WEDNESDAY, June 29, 2016 (HealthDay News) -- Women who regularly attend religious services may have a lower risk of suicide than those who don't, a new study suggests.
U.S. researchers reviewed data on nearly 90,000 women. They were enrolled in the Nurses' Health Study from 1996 to 2010. During that time, there were 36 suicides.
About 19 percent of women in the study attended religious services more than once a week. Around 41 percent attended once a week. Approximately 16 percent attended services less than once a week, and about 24 percent never attended religious services, the study found.
Women who attended religious services at least once a week had a five times lower risk of suicide than those who never attended services, the study showed. However, the study could only show an association and not a cause-and-effect relationship.
The study authors also noted that most of the women in the study were white, Christians and nurses, which means the findings may not apply to a wider population.
The study was published online June 29 in the journal JAMA Psychiatry.
"Our results do not imply that health care providers should prescribe attendance at religious services. However, for patients who are already religious, service attendance might be encouraged as a form of meaningful social participation. Religion and spirituality may be an underappreciated resource that psychiatrists and clinicians could explore with their patients, as appropriate," Tyler VanderWeele and co-authors wrote. He's from the Harvard T.H. Chan School of Public Health, in Boston.

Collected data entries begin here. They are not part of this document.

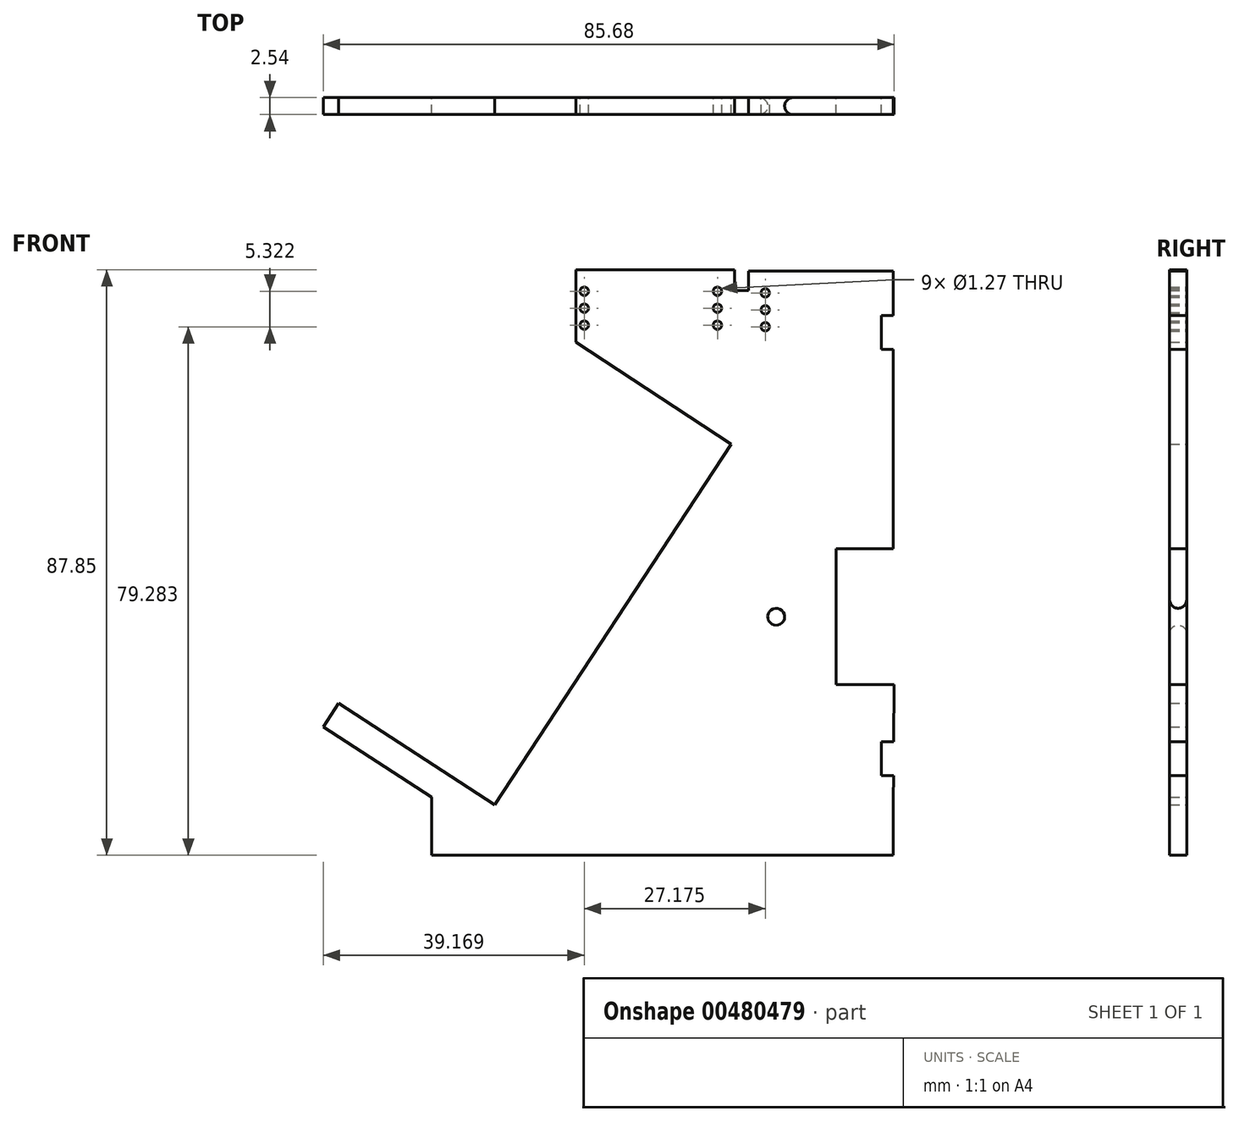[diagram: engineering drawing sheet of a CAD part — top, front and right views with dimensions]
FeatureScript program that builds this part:
annotation { "Feature Type Name" : "Feature", "Feature Type Description" : "" }
export const myFeature = defineFeature(function(context is Context, id is Id, definition is map)
    precondition{}
    {
        {
            var Q0;
            Q0=qCreatedBy(makeId("Front.planeOp"),FACE);
            var sketch = newSketch(context, id + "F0", { "sketchPlane" : qUnion([Q0])});
            skLineSegment(sketch, "E0.top", {"start": v(-8.7, 33.9) * mm, "end": v(15.1, 33.9) * mm});
            skLineSegment(sketch, "E0.right", {"start": v(15.1, 30.78) * mm, "end": v(15.1, 33.9) * mm});
            skLineSegment(sketch, "E1.top", {"start": v(15.1, 30.78) * mm, "end": v(17.2, 30.78) * mm});
            skLineSegment(sketch, "E1.right", {"start": v(38.95, 5.32) * mm, "end": v(38.95, 21.94) * mm});
            skPoint(sketch, "E2.orphan", {"position": v(38.95, -45.48) * mm});
            skLineSegment(sketch, "E3", {"start": v(39.35, 5) * mm, "end": v(39.24, -7.98) * mm});
            skLineSegment(sketch, "E4.top", {"start": v(39.24, -28.39) * mm, "end": v(39.08, -28.39) * mm});
            skLineSegment(sketch, "E5.trimOffspring", {"start": v(39.08, -28.39) * mm, "end": v(39.02, -36.93) * mm});
            skLineSegment(sketch, "E6.right", {"start": v(38.95, 30.78) * mm, "end": v(38.95, 27.02) * mm});
            skLineSegment(sketch, "E7.bottom", {"start": v(39.24, -7.98) * mm, "end": v(30.35, -7.98) * mm});
            skLineSegment(sketch, "E7.top", {"start": v(39.24, -28.39) * mm, "end": v(30.35, -28.39) * mm});
            skLineSegment(sketch, "E7.right", {"start": v(30.35, -7.98) * mm, "end": v(30.35, -28.39) * mm});
            skLineSegment(sketch, "E8.trimOffspring", {"start": v(38.95, -28.39) * mm, "end": v(38.95, -36.93) * mm});
            skPoint(sketch, "E9.orphan", {"position": v(-64, 19.6) * mm});
            skLineSegment(sketch, "E10.trimOffspring", {"start": v(-8.7, 23.02) * mm, "end": v(-8.7, 33.9) * mm});
            skLineSegment(sketch, "E11.trimOffspring", {"start": v(-8.7, 23.02) * mm, "end": v(-8.7, 30.64) * mm});
            skPoint(sketch, "E12.endSnap0", {"position": v(-8.7, 25.56) * mm});
            skLineSegment(sketch, "E13.trimOffspring", {"start": v(-8.7, 23.02) * mm, "end": v(-8.7, 28.59) * mm});
            skPoint(sketch, "E14.orphan", {"position": v(-8.7, 20.5) * mm});
            skLineSegment(sketch, "E15.top", {"start": v(17.2, 33.65) * mm, "end": v(38.95, 33.65) * mm});
            skLineSegment(sketch, "E15.left", {"start": v(17.2, 30.78) * mm, "end": v(17.2, 33.65) * mm});
            skLineSegment(sketch, "E15.right", {"start": v(38.95, 30.78) * mm, "end": v(38.95, 33.65) * mm});
            skPoint(sketch, "E16.end.orphan", {"position": v(-56.78, -28.13) * mm});
            skPoint(sketch, "E16.start.orphan", {"position": v(-54.5, -24.6) * mm});
            skPoint(sketch, "E17.start.orphan", {"position": v(-43.55, -36.67) * mm});
            skPoint(sketch, "E18.end.orphan", {"position": v(-41.27, -33.14) * mm});
            skPoint(sketch, "E18.start.orphan", {"position": v(-28.04, -41.7) * mm});
            skLineSegment(sketch, "E19", {"start": v(-44.32, -31.17) * mm, "end": v(-46.6, -34.7) * mm});
            skLineSegment(sketch, "E20", {"start": v(-20.88, -46.38) * mm, "end": v(14.65, 7.68) * mm});
            skLineSegment(sketch, "E21", {"start": v(-30.32, -45.22) * mm, "end": v(-30.32, -53.96) * mm});
            skLineSegment(sketch, "E22", {"start": v(38.95, -45.48) * mm, "end": v(38.95, -53.96) * mm});
            skLineSegment(sketch, "E23", {"start": v(38.95, -53.96) * mm, "end": v(-30.32, -53.96) * mm});
            skPoint(sketch, "E24.end.orphan", {"position": v(-10.8, 30.78) * mm});
            skPoint(sketch, "E24.start.orphan", {"position": v(-8.7, 30.78) * mm});
            skLineSegment(sketch, "E25.left", {"start": v(-8.7, 23.02) * mm, "end": v(-8.7, 38.26) * mm});
            skPoint(sketch, "E26.start.orphan", {"position": v(-9.4, 21.96) * mm});
            skLineSegment(sketch, "E27", {"start": v(-8.7, 23.02) * mm, "end": v(-8.7, 23.02) * mm});
            skPoint(sketch, "E28.end.orphan", {"position": v(-9.05, 23.02) * mm});
            skPoint(sketch, "E29.orphan", {"position": v(-9.4, 23.02) * mm});
            skLineSegment(sketch, "E30", {"start": v(14.65, 7.68) * mm, "end": v(-8.7, 23.02) * mm});
            skLineSegment(sketch, "E31", {"start": v(-20.88, -46.38) * mm, "end": v(-44.33, -31.19) * mm});
            skLineSegment(sketch, "E32", {"start": v(-46.6, -34.7) * mm, "end": v(-30.32, -45.22) * mm});
            skLineSegment(sketch, "E33.bottom", {"start": v(38.95, 27.02) * mm, "end": v(37.17, 27.02) * mm});
            skLineSegment(sketch, "E33.top", {"start": v(38.95, 21.94) * mm, "end": v(37.17, 21.94) * mm});
            skLineSegment(sketch, "E33.right", {"start": v(37.17, 27.02) * mm, "end": v(37.17, 21.94) * mm});
            skLineSegment(sketch, "E34.trimOffspring", {"start": v(38.95, 21.94) * mm, "end": v(38.95, -7.98) * mm});
            skLineSegment(sketch, "E35.trimOffspring", {"start": v(38.95, 27.02) * mm, "end": v(38.95, 30.78) * mm});
            skLineSegment(sketch, "E36.bottom", {"start": v(39.02, -36.93) * mm, "end": v(37.17, -36.93) * mm});
            skLineSegment(sketch, "E36.top", {"start": v(39.02, -42.01) * mm, "end": v(37.17, -42.01) * mm});
            skLineSegment(sketch, "E36.right", {"start": v(37.17, -36.93) * mm, "end": v(37.17, -42.01) * mm});
            skLineSegment(sketch, "E37.trimOffspring", {"start": v(38.95, -42.01) * mm, "end": v(38.95, -45.48) * mm});
            skLineSegment(sketch, "E38.trimOffspring", {"start": v(38.98, -42.01) * mm, "end": v(38.95, -45.48) * mm});
            skLineSegment(sketch, "E39", {"start": v(-7.43, 24.93) * mm, "end": v(-7.43, 26.2) * mm});
            skLineSegment(sketch, "E40", {"start": v(-8.07, 25.56) * mm, "end": v(-6.8, 25.56) * mm});
            skLineSegment(sketch, "E41", {"start": v(-6.8, 28.1) * mm, "end": v(-8.07, 28.1) * mm});
            skLineSegment(sketch, "E42", {"start": v(-8.7, 28.1) * mm, "end": v(-8.7, 30.64) * mm});
            skLineSegment(sketch, "E43", {"start": v(-8.07, 30.64) * mm, "end": v(-6.8, 30.64) * mm});
            skCircle(sketch, "E44", {"center": v(-7.43, 30.64) * mm, "radius": 0.64 * mm});
            skCircle(sketch, "E45", {"center": v(-7.43, 28.1) * mm, "radius": 0.64 * mm});
            skCircle(sketch, "E46", {"center": v(-7.43, 25.56) * mm, "radius": 0.64 * mm});
            skPoint(sketch, "E47.orphan", {"position": v(-7.43, 23.02) * mm});
            skPoint(sketch, "E48.orphan", {"position": v(-6.16, 23.02) * mm});
            skLineSegment(sketch, "E49.trimOffspring", {"start": v(-7.43, 27.47) * mm, "end": v(-7.43, 28.74) * mm});
            skPoint(sketch, "E50.orphan", {"position": v(-6.16, 28.1) * mm});
            skLineSegment(sketch, "E51.trimOffspring", {"start": v(-7.43, 30) * mm, "end": v(-7.43, 31.28) * mm});
            skPoint(sketch, "E52.orphan", {"position": v(-6.16, 25.56) * mm});
            skPoint(sketch, "E53.orphan", {"position": v(-6.16, 30.64) * mm});
            skLineSegment(sketch, "E54", {"start": v(-8.7, 23.02) * mm, "end": v(37.17, 23.02) * mm});
            skLineSegment(sketch, "E55", {"start": v(12.56, 24.93) * mm, "end": v(12.56, 26.2) * mm});
            skLineSegment(sketch, "E56", {"start": v(12.56, 25.56) * mm, "end": v(13.2, 25.56) * mm});
            skLineSegment(sketch, "E57", {"start": v(12.56, 28.1) * mm, "end": v(13.2, 28.1) * mm});
            skLineSegment(sketch, "E58", {"start": v(12.56, 30.64) * mm, "end": v(13.2, 30.64) * mm});
            skCircle(sketch, "E59", {"center": v(12.56, 30.64) * mm, "radius": 0.64 * mm});
            skCircle(sketch, "E60", {"center": v(12.56, 25.56) * mm, "radius": 0.64 * mm});
            skCircle(sketch, "E61", {"center": v(12.56, 28.1) * mm, "radius": 0.64 * mm});
            skLineSegment(sketch, "E62.trimOffspring", {"start": v(12.56, 27.47) * mm, "end": v(12.56, 31.28) * mm});
            skCircle(sketch, "E63.MirrorC", {"center": v(19.74, 30.4) * mm, "radius": 0.64 * mm});
            skCircle(sketch, "E64.MirrorC", {"center": v(19.74, 27.86) * mm, "radius": 0.64 * mm});
            skCircle(sketch, "E65.MirrorC", {"center": v(19.74, 25.32) * mm, "radius": 0.64 * mm});
            skPoint(sketch, "E66.start.orphan", {"position": v(16.15, 30.78) * mm});
            skLineSegment(sketch, "E67", {"start": v(15.1, 33.9) * mm, "end": v(33.91, 33.9) * mm});
            skLineSegment(sketch, "E68", {"start": v(4.31, -53.96) * mm, "end": v(4.31, -8.05) * mm});
            skLineSegment(sketch, "E69", {"start": v(4.31, -8.05) * mm, "end": v(4.31, -53.96) * mm});
            skLineSegment(sketch, "E70", {"start": v(21.38, -53.96) * mm, "end": v(21.38, 23.02) * mm});
            skLineSegment(sketch, "E71", {"start": v(30.35, -18.18) * mm, "end": v(21.38, -18.18) * mm});
            skCircle(sketch, "E72", {"center": v(21.38, -18.18) * mm, "radius": 1.27 * mm});
            skSolve(sketch);
        }
        {
            var Q0;
            Q0 = qSketchRegion(id + "F0", true);
            extrude(context, id + "F1", {"entities" : qUnion([Q0]), "depth" : 2.54 * mm});
        }
        {
            var Q0;
            Q0=makeQuery(id+"F1.opExtrude","CAP_EDGE",EDGE,{"disambiguationData":[OSD([sQuery(id+"F0.wireOp",EDGE,"E72")])],"isStart":false});
            var Q1;
            Q1=makeQuery(id+"F1.opExtrude","CAP_EDGE",EDGE,{"disambiguationData":[OSD([sQuery(id+"F0.wireOp",EDGE,"E72")])],"isStart":true});
            fillet(context, id + "F2", {"entities" : qUnion([Q0, Q1]), "radius" : 1.27 * mm, "tangentPropagation" : true, "allowEdgeOverflow" : false});
        }
    });
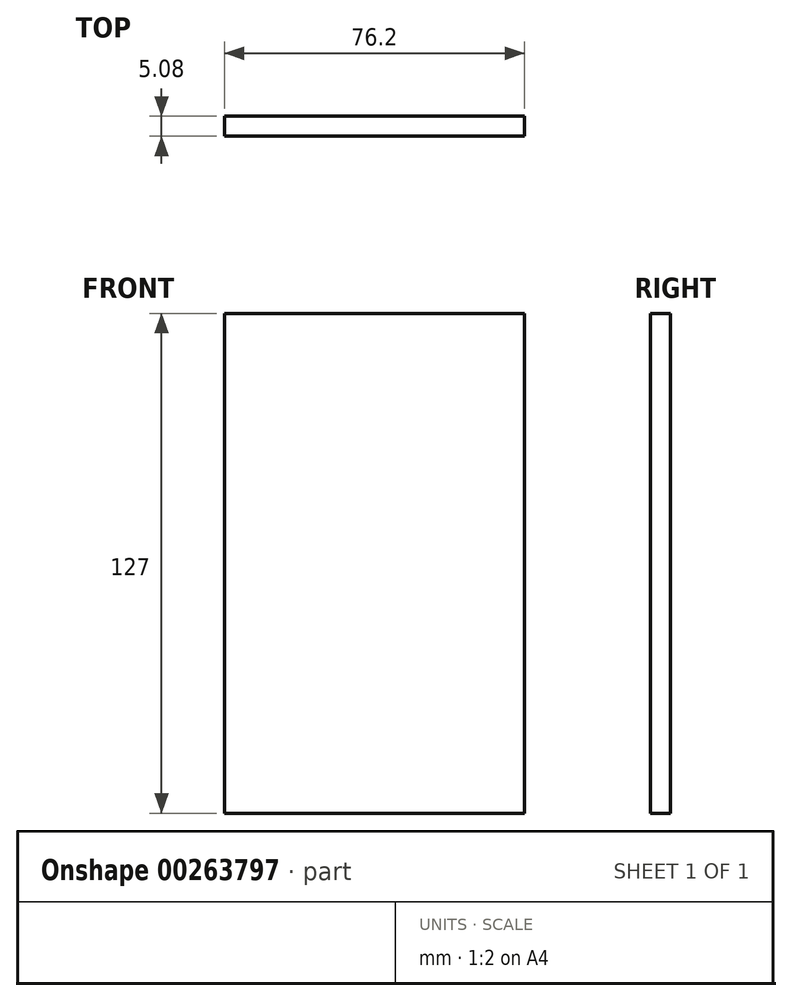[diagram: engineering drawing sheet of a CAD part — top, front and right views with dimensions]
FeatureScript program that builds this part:
annotation { "Feature Type Name" : "Feature", "Feature Type Description" : "" }
export const myFeature = defineFeature(function(context is Context, id is Id, definition is map)
    precondition{}
    {
        {
            var Q0;
            Q0=qCreatedBy(makeId("Front.planeOp"),FACE);
            var sketch = newSketch(context, id + "F0", { "sketchPlane" : qUnion([Q0])});
            skLineSegment(sketch, "E0.bottom", {"start": v(-38.1, 63.5) * mm, "end": v(38.1, 63.5) * mm});
            skLineSegment(sketch, "E0.top", {"start": v(-38.1, -63.5) * mm, "end": v(38.1, -63.5) * mm});
            skLineSegment(sketch, "E0.left", {"start": v(-38.1, 63.5) * mm, "end": v(-38.1, -63.5) * mm});
            skLineSegment(sketch, "E0.right", {"start": v(38.1, 63.5) * mm, "end": v(38.1, -63.5) * mm});
            skPoint(sketch, "E0.middle", {"position": v(0, 0) * mm});
            skSolve(sketch);
        }
        {
            var Q0;
            Q0 = qSketchRegion(id + "F0", true);
            extrude(context, id + "F1", {"entities" : qUnion([Q0]), "depth" : 5.08 * mm});
        }
    });
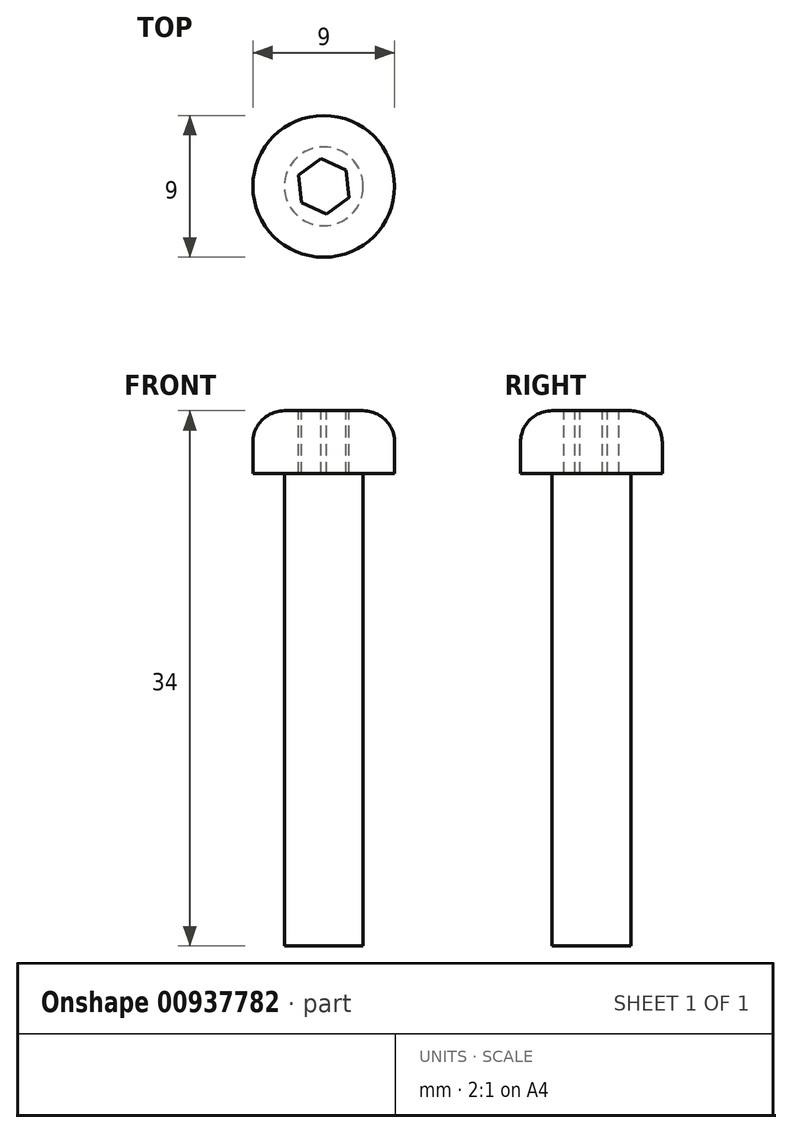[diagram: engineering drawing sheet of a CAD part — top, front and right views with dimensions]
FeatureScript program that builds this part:
annotation { "Feature Type Name" : "Feature", "Feature Type Description" : "" }
export const myFeature = defineFeature(function(context is Context, id is Id, definition is map)
    precondition{}
    {
        {
            var Q0;
            Q0=qCreatedBy(makeId("Top.planeOp"),FACE);
            var sketch = newSketch(context, id + "F0", { "sketchPlane" : qUnion([Q0])});
            skCircle(sketch, "E0", {"center": v(0, 0) * mm, "radius": 2.5 * mm});
            skSolve(sketch);
        }
        {
            var Q0;
            Q0=qSketchRegion(id+"F0",true);
            extrude(context, id + "F1", {"entities" : qUnion([Q0]), "depth" : 30 * mm, "offsetDistance" : 25 * mm});
        }
        {
            var Q0;
            Q0=makeQuery(id+"F1.opExtrude","CAP_FACE",FACE,{"disambiguationData":[OSD([sQuery(id+"F0.wireOp",EDGE,"E0")])],"isStart":false});
            var sketch = newSketch(context, id + "F2", { "sketchPlane" : qUnion([Q0])});
            skCircle(sketch, "E1", {"center": v(0, 0) * mm, "radius": 4.5 * mm});
            skSolve(sketch);
        }
        {
            var Q0;
            Q0=qSketchRegion(id+"F2",true);
            extrude(context, id + "F3", {"entities" : qUnion([Q0]), "operationType" : NewBodyOperationType.ADD, "depth" : 4 * mm, "offsetDistance" : 25 * mm});
        }
        {
            var Q0;
            Q0=makeQuery(id+"F3.opExtrude","CAP_EDGE",EDGE,{"disambiguationData":[OSD([sQuery(id+"F2.wireOp",EDGE,"E1")])],"isStart":false});
            fillet(context, id + "F4", {"entities" : qUnion([Q0]), "radius" : 2 * mm, "tangentPropagation" : true, "allowEdgeOverflow" : false});
        }
        {
            var Q0;
            Q0=makeQuery(id+"F3.opExtrude","CAP_FACE",FACE,{"disambiguationData":[OSD([sQuery(id+"F2.wireOp",EDGE,"E1")])],"isStart":false});
            var sketch = newSketch(context, id + "F5", { "sketchPlane" : qUnion([Q0])});
            skCircle(sketch, "E2.cCircle", {"center": v(0, 0) * mm, "radius": 1.52 * mm, "construction": true});
            skLineSegment(sketch, "E2.0", {"start": v(-1.6, 0.71) * mm, "end": v(-0.19, 1.75) * mm});
            skLineSegment(sketch, "E2.1", {"start": v(-0.19, 1.75) * mm, "end": v(1.42, 1.03) * mm});
            skLineSegment(sketch, "E2.2", {"start": v(1.42, 1.03) * mm, "end": v(1.6, -0.71) * mm});
            skLineSegment(sketch, "E2.3", {"start": v(1.6, -0.71) * mm, "end": v(0.19, -1.75) * mm});
            skLineSegment(sketch, "E2.4", {"start": v(0.19, -1.75) * mm, "end": v(-1.42, -1.03) * mm});
            skLineSegment(sketch, "E2.5", {"start": v(-1.42, -1.03) * mm, "end": v(-1.6, 0.71) * mm});
            skPoint(sketch, "E2.0.midPoint", {"position": v(-0.9, 1.23) * mm});
            skSolve(sketch);
        }
        {
            var Q0;
            Q0=qSketchRegion(id+"F5",true);
            extrude(context, id + "F6", {"entities" : qUnion([Q0]), "operationType" : NewBodyOperationType.REMOVE, "oppositeDirection" : true, "depth" : 4 * mm, "offsetDistance" : 25 * mm});
        }
    });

The findings "underscore the importance of obtaining a spiritual history as part of the overall psychiatric evaluation, which may identify patients who at one time were active in a faith community but have stopped for various reasons," Dr. Harold Koenig wrote in an accompanying editorial. He is director of the Center for Spirituality, Theology and Health at Duke University, in Durham, N.C.
"Nevertheless, until others have replicated the findings reported here in studies with higher event rates [i.e., greater than 36 suicides], it would be wise to proceed cautiously and sensitively," Koenig added.